==== MATERIALS PROVIDED ====

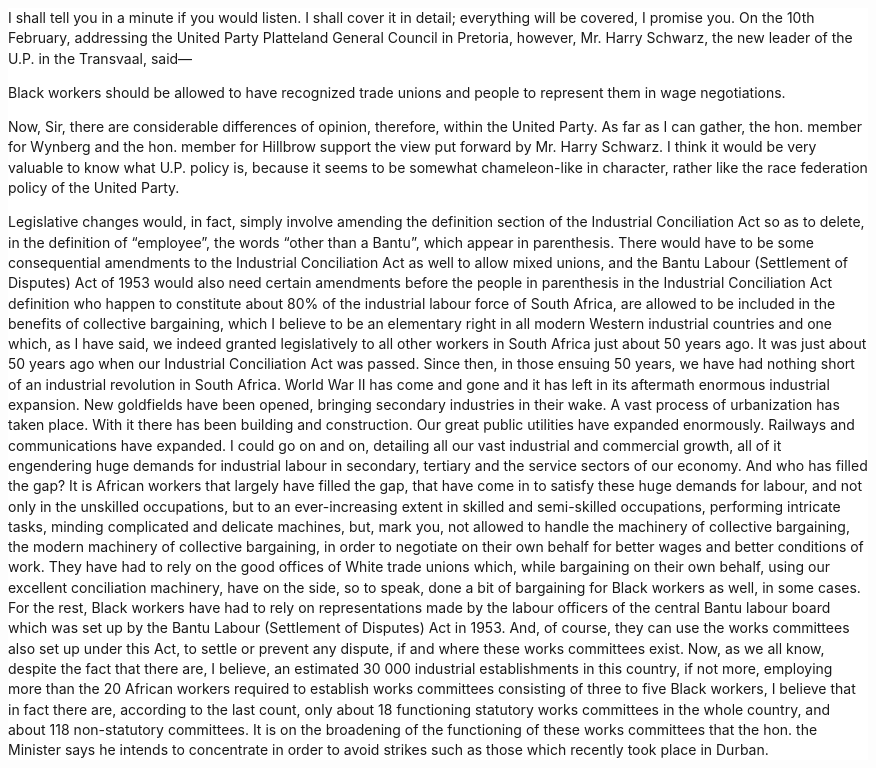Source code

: <p>I shall tell you in a minute if you would listen. I shall cover it in detail; everything will be covered, I promise you. On the 10th February, addressing the United Party Platteland General Council in Pretoria, however, Mr. Harry Schwarz, the new leader of the U.P. in the Transvaal, said&#x2014;</p>

<block name="quote">Black workers should be allowed to have recognized trade unions and people to represent them in wage negotiations.</block>

<p>Now, Sir, there are considerable differences of opinion, therefore, within the United Party. As far as I can gather, the hon. member for Wynberg and the hon. member for Hillbrow support the view put forward by Mr. Harry Schwarz. I think it would be very valuable to know what U.P. <span class="col_1029-1030" refersTo="page_0528"/>policy is, because it seems to be somewhat chameleon-like in character, rather like the race federation policy of the United Party.</p>

<p>Legislative changes would, in fact, simply involve amending the definition section of the Industrial Conciliation Act so as to delete, in the definition of &#x201C;employee&#x201D;, the words &#x201C;other than a Bantu&#x201D;, which appear in parenthesis. There would have to be some consequential amendments to the Industrial Conciliation Act as well to allow mixed unions, and the Bantu Labour (Settlement of Disputes) Act of 1953 would also need certain amendments before the people in parenthesis in the Industrial Conciliation Act definition who happen to constitute about 80% of the industrial labour force of South Africa, are allowed to be included in the benefits of collective bargaining, which I believe to be an elementary right in all modern Western industrial countries and one which, as I have said, we indeed granted legislatively to all other workers in South Africa just about 50 years ago. It was just about 50 years ago when our Industrial Conciliation Act was passed. Since then, in those ensuing 50 years, we have had nothing short of an industrial revolution in South Africa. World War II has come and gone and it has left in its aftermath enormous industrial expansion. New goldfields have been opened, bringing secondary industries in their wake. A vast process of urbanization has taken place. With it there has been building and construction. Our great public utilities have expanded enormously. Railways and communications have expanded. I could go on and on, detailing all our vast industrial and commercial growth, all of it engendering huge demands for industrial labour in secondary, tertiary and the service sectors of our economy. And who has filled the gap? It is African workers that largely have filled the gap, that have come in to satisfy these huge demands for labour, and not only in the unskilled occupations, but to an ever-increasing extent in skilled and semi-skilled occupations, performing intricate tasks, minding complicated and delicate machines, but, mark you, not allowed to handle the machinery of collective bargaining, the modern machinery of collective bargaining, in order to negotiate on their own behalf for better wages and better conditions of work. They have had to rely on the good offices of White trade unions which, while bargaining on their own behalf, using our excellent conciliation machinery, have on the side, so to speak, done a bit of bargaining for Black workers as well, in some cases. For the rest, Black workers have had to rely on representations made by the labour officers of the central Bantu labour board which was set up by the Bantu Labour (Settlement of Disputes) Act in 1953. And, of course, they can use the works committees also set up under this Act, to settle or prevent any dispute, if and where these works committees exist. Now, as we all know, despite the fact that there are, I believe, an estimated 30 000 industrial establishments in this country, if not more, employing more than the 20 African workers required to establish works committees consisting of three to five Black workers, I believe that in fact there are, according to the last count, only about 18 functioning statutory works committees in the whole country, and about 118 non-statutory committees. It is on the broadening of the functioning of these works committees that the hon. the Minister says he intends to concentrate in order to avoid strikes such as those which recently took place in Durban.</p>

====

== WHAT THIS TASK INVOLVES ==
Reproduce the records above word for word, leaving out the pictures.

== SOLUTION FOR THIS EXERCISE ==
Source code

: <p>I shall tell you in a minute if you would listen. I shall cover it in detail; everything will be covered, I promise you. On the 10th February, addressing the United Party Platteland General Council in Pretoria, however, Mr. Harry Schwarz, the new leader of the U.P. in the Transvaal, said&#x2014;</p>

<block name="quote">Black workers should be allowed to have recognized trade unions and people to represent them in wage negotiations.</block>

<p>Now, Sir, there are considerable differences of opinion, therefore, within the United Party. As far as I can gather, the hon. member for Wynberg and the hon. member for Hillbrow support the view put forward by Mr. Harry Schwarz. I think it would be very valuable to know what U.P. <span class="col_1029-1030" refersTo="page_0528"/>policy is, because it seems to be somewhat chameleon-like in character, rather like the race federation policy of the United Party.</p>

<p>Legislative changes would, in fact, simply involve amending the definition section of the Industrial Conciliation Act so as to delete, in the definition of &#x201C;employee&#x201D;, the words &#x201C;other than a Bantu&#x201D;, which appear in parenthesis. There would have to be some consequential amendments to the Industrial Conciliation Act as well to allow mixed unions, and the Bantu Labour (Settlement of Disputes) Act of 1953 would also need certain amendments before the people in parenthesis in the Industrial Conciliation Act definition who happen to constitute about 80% of the industrial labour force of South Africa, are allowed to be included in the benefits of collective bargaining, which I believe to be an elementary right in all modern Western industrial countries and one which, as I have said, we indeed granted legislatively to all other workers in South Africa just about 50 years ago. It was just about 50 years ago when our Industrial Conciliation Act was passed. Since then, in those ensuing 50 years, we have had nothing short of an industrial revolution in South Africa. World War II has come and gone and it has left in its aftermath enormous industrial expansion. New goldfields have been opened, bringing secondary industries in their wake. A vast process of urbanization has taken place. With it there has been building and construction. Our great public utilities have expanded enormously. Railways and communications have expanded. I could go on and on, detailing all our vast industrial and commercial growth, all of it engendering huge demands for industrial labour in secondary, tertiary and the service sectors of our economy. And who has filled the gap? It is African workers that largely have filled the gap, that have come in to satisfy these huge demands for labour, and not only in the unskilled occupations, but to an ever-increasing extent in skilled and semi-skilled occupations, performing intricate tasks, minding complicated and delicate machines, but, mark you, not allowed to handle the machinery of collective bargaining, the modern machinery of collective bargaining, in order to negotiate on their own behalf for better wages and better conditions of work. They have had to rely on the good offices of White trade unions which, while bargaining on their own behalf, using our excellent conciliation machinery, have on the side, so to speak, done a bit of bargaining for Black workers as well, in some cases. For the rest, Black workers have had to rely on representations made by the labour officers of the central Bantu labour board which was set up by the Bantu Labour (Settlement of Disputes) Act in 1953. And, of course, they can use the works committees also set up under this Act, to settle or prevent any dispute, if and where these works committees exist. Now, as we all know, despite the fact that there are, I believe, an estimated 30 000 industrial establishments in this country, if not more, employing more than the 20 African workers required to establish works committees consisting of three to five Black workers, I believe that in fact there are, according to the last count, only about 18 functioning statutory works committees in the whole country, and about 118 non-statutory committees. It is on the broadening of the functioning of these works committees that the hon. the Minister says he intends to concentrate in order to avoid strikes such as those which recently took place in Durban.</p>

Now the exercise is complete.